Nurse D

My friend D recently moved back to San Francisco from Boston. We had worked together when we both lived in San Francisco, in that faraway time called the 1990s. She had been sort of drifting along in those years, like me but a lot younger, and now I'm still drifting and she's returned a registered nurse. She has a career now, she helps people, she's there for them when they moan or cry out or collapse or expectorate or suppurate or evacuate or fibrillate or seize or wheeze or sneeze or crumple or drool or quiver or shiver or code or demand or overdose or whinny or shriek or leak or reek or thrash or bleed or plead or perspire or expire or ooze or mumble or vomit or blanch or redden or worsen or sicken.

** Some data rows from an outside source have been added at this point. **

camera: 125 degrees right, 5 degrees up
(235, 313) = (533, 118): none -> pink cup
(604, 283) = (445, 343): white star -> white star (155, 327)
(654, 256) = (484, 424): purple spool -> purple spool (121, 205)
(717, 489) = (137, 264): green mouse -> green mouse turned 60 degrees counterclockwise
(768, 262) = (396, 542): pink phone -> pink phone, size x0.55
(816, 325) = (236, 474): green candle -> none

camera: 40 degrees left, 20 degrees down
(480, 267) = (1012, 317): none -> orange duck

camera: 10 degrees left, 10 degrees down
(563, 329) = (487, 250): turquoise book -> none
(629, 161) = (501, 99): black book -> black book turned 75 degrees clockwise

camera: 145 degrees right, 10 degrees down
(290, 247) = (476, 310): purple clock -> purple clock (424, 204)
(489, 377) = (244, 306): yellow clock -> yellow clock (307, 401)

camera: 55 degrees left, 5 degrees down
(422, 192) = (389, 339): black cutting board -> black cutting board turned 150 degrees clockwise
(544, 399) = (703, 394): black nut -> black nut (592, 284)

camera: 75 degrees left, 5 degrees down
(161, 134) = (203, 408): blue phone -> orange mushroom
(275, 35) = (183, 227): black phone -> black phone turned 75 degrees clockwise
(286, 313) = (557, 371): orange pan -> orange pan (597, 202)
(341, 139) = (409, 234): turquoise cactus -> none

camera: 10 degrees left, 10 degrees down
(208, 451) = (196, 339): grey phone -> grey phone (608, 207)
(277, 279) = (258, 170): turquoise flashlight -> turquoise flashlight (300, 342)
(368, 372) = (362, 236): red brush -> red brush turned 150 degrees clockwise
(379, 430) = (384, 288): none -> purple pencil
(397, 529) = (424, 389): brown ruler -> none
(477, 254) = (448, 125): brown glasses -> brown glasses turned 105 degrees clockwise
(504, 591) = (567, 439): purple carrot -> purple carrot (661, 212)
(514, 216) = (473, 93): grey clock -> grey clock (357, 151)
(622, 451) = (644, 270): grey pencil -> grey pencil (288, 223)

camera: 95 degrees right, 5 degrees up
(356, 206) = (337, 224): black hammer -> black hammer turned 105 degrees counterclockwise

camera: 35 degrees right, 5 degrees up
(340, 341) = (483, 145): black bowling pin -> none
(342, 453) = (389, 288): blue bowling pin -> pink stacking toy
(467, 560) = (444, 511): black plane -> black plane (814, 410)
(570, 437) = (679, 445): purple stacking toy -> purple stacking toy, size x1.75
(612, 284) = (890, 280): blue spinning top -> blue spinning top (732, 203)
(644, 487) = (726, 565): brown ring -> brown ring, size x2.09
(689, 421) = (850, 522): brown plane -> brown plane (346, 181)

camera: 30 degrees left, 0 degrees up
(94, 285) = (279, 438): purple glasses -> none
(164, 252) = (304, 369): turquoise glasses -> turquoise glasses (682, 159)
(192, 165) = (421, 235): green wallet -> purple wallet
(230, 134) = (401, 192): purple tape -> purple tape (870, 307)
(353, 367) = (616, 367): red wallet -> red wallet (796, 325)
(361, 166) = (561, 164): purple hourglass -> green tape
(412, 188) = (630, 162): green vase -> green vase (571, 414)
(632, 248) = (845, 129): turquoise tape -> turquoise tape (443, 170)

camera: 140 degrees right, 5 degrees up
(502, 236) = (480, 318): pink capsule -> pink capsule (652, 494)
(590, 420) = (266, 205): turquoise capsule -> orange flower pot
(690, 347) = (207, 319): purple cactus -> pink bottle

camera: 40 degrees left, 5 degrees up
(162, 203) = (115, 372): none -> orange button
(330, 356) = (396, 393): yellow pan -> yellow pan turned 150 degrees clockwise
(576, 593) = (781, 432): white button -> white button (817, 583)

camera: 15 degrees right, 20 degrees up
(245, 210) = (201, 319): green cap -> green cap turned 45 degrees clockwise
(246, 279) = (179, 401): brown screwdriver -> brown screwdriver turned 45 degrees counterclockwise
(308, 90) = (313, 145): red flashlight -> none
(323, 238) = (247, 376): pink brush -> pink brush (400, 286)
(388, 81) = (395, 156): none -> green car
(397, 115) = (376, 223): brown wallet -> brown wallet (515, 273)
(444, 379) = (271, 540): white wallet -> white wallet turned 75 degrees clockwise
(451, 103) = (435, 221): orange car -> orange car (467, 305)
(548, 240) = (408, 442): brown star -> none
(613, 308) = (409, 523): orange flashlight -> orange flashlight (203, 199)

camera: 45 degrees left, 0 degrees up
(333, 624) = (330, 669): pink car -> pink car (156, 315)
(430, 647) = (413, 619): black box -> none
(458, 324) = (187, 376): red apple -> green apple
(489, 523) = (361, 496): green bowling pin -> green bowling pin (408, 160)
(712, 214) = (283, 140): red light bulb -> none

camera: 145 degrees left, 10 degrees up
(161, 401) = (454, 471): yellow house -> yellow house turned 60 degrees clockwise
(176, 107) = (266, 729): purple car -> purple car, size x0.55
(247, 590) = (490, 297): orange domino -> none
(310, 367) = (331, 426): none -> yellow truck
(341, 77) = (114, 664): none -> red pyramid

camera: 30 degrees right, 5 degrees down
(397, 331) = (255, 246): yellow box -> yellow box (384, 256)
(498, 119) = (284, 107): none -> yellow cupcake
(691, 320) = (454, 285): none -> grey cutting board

She's a custodian of human misery, she holds their hands before they succumb, she's where the action is, Painopolis, the arena of the unwell, the realm of suffering and illness and physical complaint, providing succor to the needy. Well, to the needy with sufficient coverage anyway. She gives comfort to the sick, the dying, the recovering, the convalescing, the lingering, the terminal, the hypochondriacal, the fragile, the immobile, the febrile, the presurgical and the postsurgical. How can this be the same person I so often got baked with as we listened for the shimmering transcendent moments in Stereolab records, or got hammered with as we did incredibly fun things I now cannot remember but still treasure nonetheless?